• **WORK INSTRUCTION**
An exact reproduction of the listing, minus the pictures, is the required output.
_ _ _ _ _
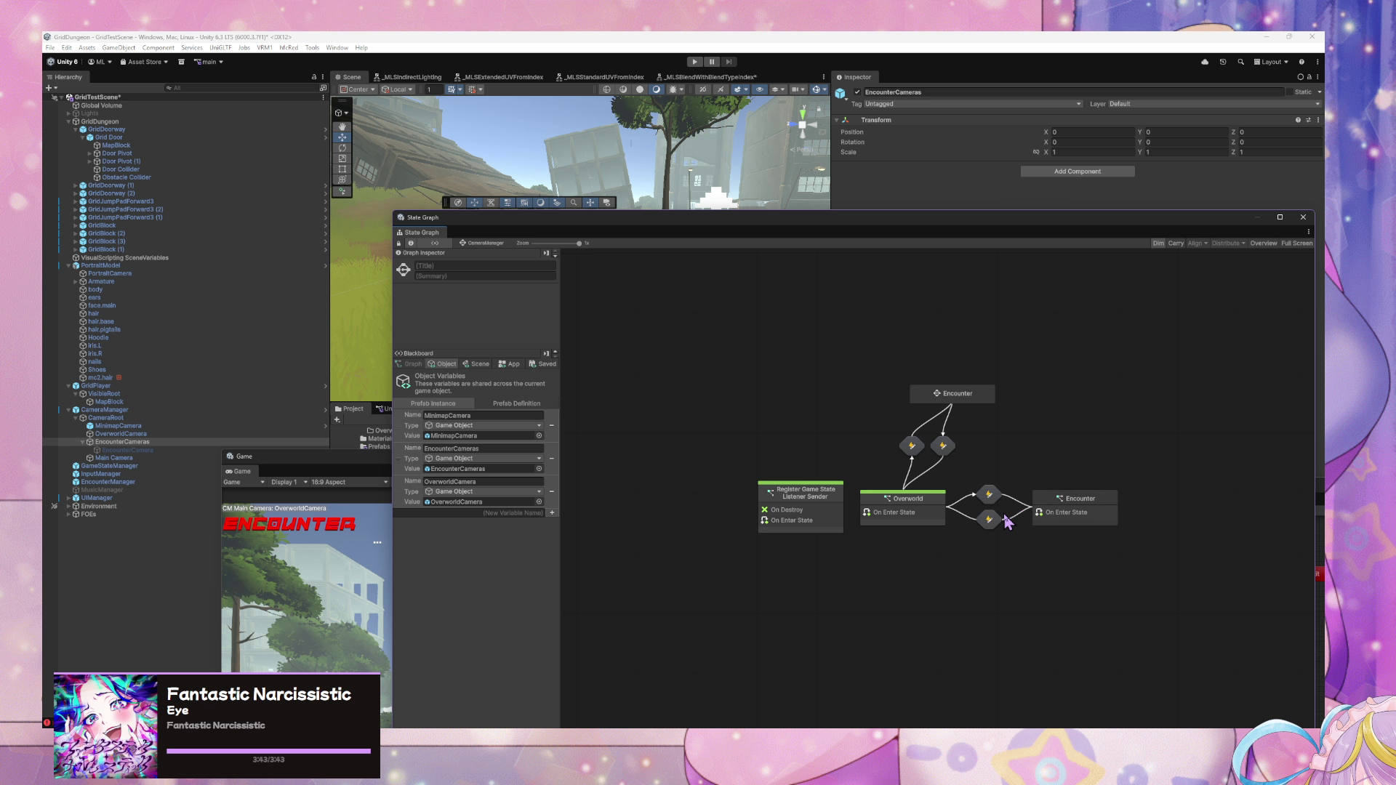
- Select all nodes of the Encounter script state, then remove that state from the top-level graph
double_click(1073, 496)
mouse_move(1172, 585)
left_mouse_down()
mouse_move(713, 381)
mouse_move(747, 399)
mouse_move(743, 331)
left_mouse_up()
left_click_drag(748, 398, 1009, 564)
_ _ _ _ _
• **REPLY TO THE TASK**
- Select all nodes of the Encounter script state, then remove that state from the top-level graph
double_click(1073, 496)
mouse_move(1172, 585)
left_mouse_down()
mouse_move(713, 381)
mouse_move(747, 399)
mouse_move(743, 331)
left_mouse_up()
left_click_drag(748, 398, 1009, 564)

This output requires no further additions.